The hospital provides in-patient, day-patient and out-patient care; it also manages the psychiatry, physiotherapy, occupational therapy and geriatric day hospital services of Yung Fung Shee Memorial Centre as well as the Eye Clinic, pharmacy and radiology services of the Pamela Youde Polyclinic at Cha Kwo Ling Road.

The hospital provides Community Nursing Services (CNS) to patients in Kwun Tong.

== Redevelopment and expansion ==
The hospital is currently undergoing a major expansion and redevelopment project. This involves the demolition of Blocks F, G, and H, as well as the low block of Block P. A major new ambulatory block (Block A) will be built, a new Oncology Centre will be provided, and various other expansions and renovations will be completed. The project is set to be completed in 2023.

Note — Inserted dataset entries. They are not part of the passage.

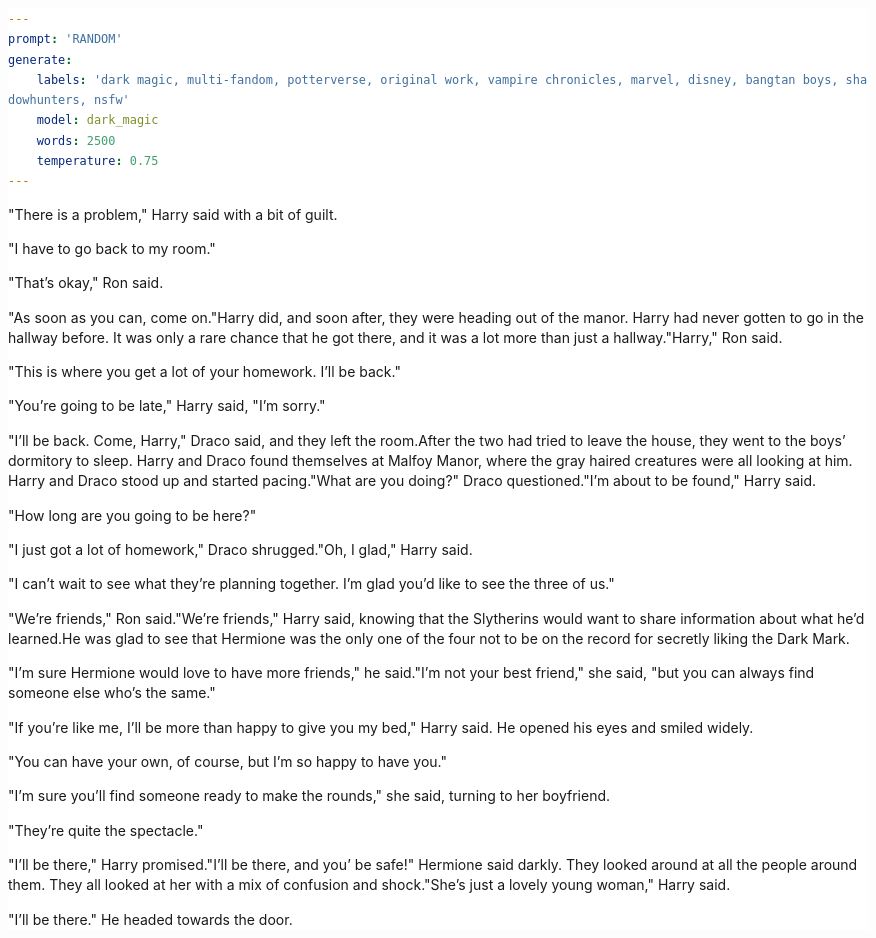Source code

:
 ```yaml
---
prompt: 'RANDOM'
generate:
	labels: 'dark magic, multi-fandom, potterverse, original work, vampire chronicles, marvel, disney, bangtan boys, shadowhunters, nsfw'
	model: dark_magic
	words: 2500
	temperature: 0.75
---
```


"There is a problem," Harry said with a bit of guilt.

"I have to go back to my room."

"That’s okay," Ron said.

"As soon as you can, come on."Harry did, and soon after, they were heading out of the manor. Harry had never gotten to go in the hallway before. It was only a rare chance that he got there, and it was a lot more than just a hallway."Harry," Ron said.

"This is where you get a lot of your homework. I’ll be back."

"You’re going to be late," Harry said, "I’m sorry."

"I’ll be back. Come, Harry," Draco said, and they left the room.After the two had tried to leave the house, they went to the boys’ dormitory to sleep. Harry and Draco found themselves at Malfoy Manor, where the gray haired creatures were all looking at him. Harry and Draco stood up and started pacing."What are you doing?" Draco questioned."I’m about to be found," Harry said.

"How long are you going to be here?"

"I just got a lot of homework," Draco shrugged."Oh, I glad," Harry said.

"I can’t wait to see what they’re planning together. I’m glad you’d like to see the three of us."

"We’re friends," Ron said."We’re friends," Harry said, knowing that the Slytherins would want to share information about what he’d learned.He was glad to see that Hermione was the only one of the four not to be on the record for secretly liking the Dark Mark.

"I’m sure Hermione would love to have more friends," he said."I’m not your best friend," she said, "but you can always find someone else who’s the same."

"If you’re like me, I’ll be more than happy to give you my bed," Harry said. He opened his eyes and smiled widely.

"You can have your own, of course, but I’m so happy to have you."

"I’m sure you’ll find someone ready to make the rounds," she said, turning to her boyfriend.

"They’re quite the spectacle."

"I’ll be there," Harry promised."I’ll be there, and you’ be safe!" Hermione said darkly. They looked around at all the people around them. They all looked at her with a mix of confusion and shock."She’s just a lovely young woman," Harry said.

"I’ll be there." He headed towards the door.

At the end of January 2018, Secretary for Food and Health Professor Sophia Chan Siu-chee expressed her concern over the chronic shortage of nurses across hospitals in Hong Kong. Among hospitals being affected, United Christian Hospital was cited as the worst-hit public medical service provider. Statistics showed its bed occupancy rate reached a peak of 120%, a rate of usage well above its maximum capacity. From a wider perspective of the problem across other hospitals in Hong Kong, the situation of recruitment of medical staff was not any better. A shortage of labour has long been an issue in public hospitals. In 2017, of the 2,000 vacancies available, only 80% were filled, amounting to about 1,800 new nurses being hired by the public hospital. Adding to the problem was the incoming flu season during the winter, which placed more pressure on medical staff across hospitals in Hong Kong due to the added workloads.